European Eye on Radicalization
Cela fait un peu moins de deux semaines que le Président tunisien Kaïs Saïed a débloqué la situation dans son pays en invoquant l’article 80 de la Constitution et en utilisant les pouvoirs exécutifs qu’elle lui confère pour démettre le Premier ministre, Hichem Mechichi, dont le gouvernement était soutenu par le parti Ennahdha, la version locale des Frères musulmans.
La décision du président Saïed a été accueillie avec prudence par de nombreux militants de la démocratie qui ont fait la révolution originale en Tunisie en 2011, par de nombreux journalistes, qui avaient ressenti la pression à mesure que le pouvoir islamiste se solidifiait dans le pays. Malgré les accusations d’Ennahdha et de ses partisans selon lesquelles Saïed était impliqué dans un «coup d’État», le limogeage de ce qui avait été un gouvernement chroniquement dysfonctionnel, corrompu et de plus en plus brutal a été salué par une majorité écrasante de Tunisiens — 87% d’entre eux, selon un sondage.
Le Président Saïed a brièvement gelé le Parlement alors qu’il tente de réinitialiser un système politique qui était devenu incontrôlable. Saïed a notamment limogé le directeur général des services spéciaux [de renseignement] du Ministère de l’Intérieur, Lazhar Loungo, et l’a remplacé par Muhammad Cherif. Les forces de sécurité dominées par Ennahdha s’étaient livrées à des actes de répression contre des manifestants civils au cours des efforts déployés pendant des mois, à partir de janvier 2021, pour amener le gouvernement à rendre des comptes. Loungo est à présent en résidence surveillée. Des mesures fermes ont été prises contre ceux qui tentent de faire dérailler ce processus de transition.
L’une des raisons pour lesquelles les revendications d’illégalité de Saïed sonnent si creux -outre le fait que, pour l’instant, seuls les islamistes nationaux et la Turquie autocratique à l’étranger les formulent- est que, comme l’explique Amine Ben Naceur, qui étudie les transitions démocratiques, «l’arbitre de la légalité [de l’article 80] – ainsi que l’organe responsable de sa suppression – est la cour constitutionnelle. Ce tribunal n’existe pas encore.» La tentative de créer un régime juridique postrévolutionnaire est en cours depuis au moins 2014, et pendant tout ce temps, Ennahdha a eu un rôle dominant sur l’État. En bref, les revendications d’illégalité des islamistes sont défaites par leur propre main, et ne font qu’attirer l’attention sur les échecs de leur régime qui ont amené la Tunisie à ce point.

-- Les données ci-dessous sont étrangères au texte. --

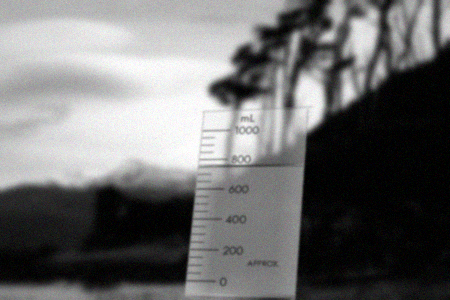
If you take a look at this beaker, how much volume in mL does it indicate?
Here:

Comme l’a souligné Naceur, ceux qui ont sauté sur l’analogie avec l’Égypte en 2013 se sont plutôt trompés: l’armée tunisienne reste en dehors de la politique, et le consensus sur cette nouvelle voie traverse les institutions les plus puissantes de Tunisie – de l’armée aux syndicats – ce qui signifie que tout effort visant à provoquer une effusion de sang, comme l’a fait la Confrérie après sa chute au Caire, a peu de chances d’aboutir. Ce consensus semble désormais si fort qu’il inclut les islamistes eux-mêmes, ce qui réduit d’autant la possibilité d’un bouleversement.
Rached Ghannouchi, le leader d’Ennahdha, a envoyé un message le 4 août pour dire à ses partisans qu’ils ne devaient pas se battre pour annuler la décision de Saïed, mais qu’ils devaient plutôt la considérer comme «une étape de la transition démocratique». C’est une occasion de réforme, a déclaré M. Ghannouchi. Et la Turquie, dont le Président islamiste, Recep Tayyip Erdogan, n’avait pas qualifié le décret de Saïed de «coup d’État»— le porte-parole d’Erdogan a déclaré qu’Ankara s’inquiétait de «la suspension du processus démocratique» — semble s’être réconciliée avec le cap fixé par Saïed, éliminant ainsi la plus grande menace d’instabilité extérieure.
Après le bruit et la fureur des premiers jours, il semble que l’expérience démocratique la plus mature du printemps arabe ait une fois de plus été à la hauteur : le courant dominant en Tunisie a pu se consolider assez rapidement pour marginaliser les voix extrémistes, et l’occasion se présente maintenant de commencer un nouveau chapitre, en ayant tiré les leçons des erreurs passées.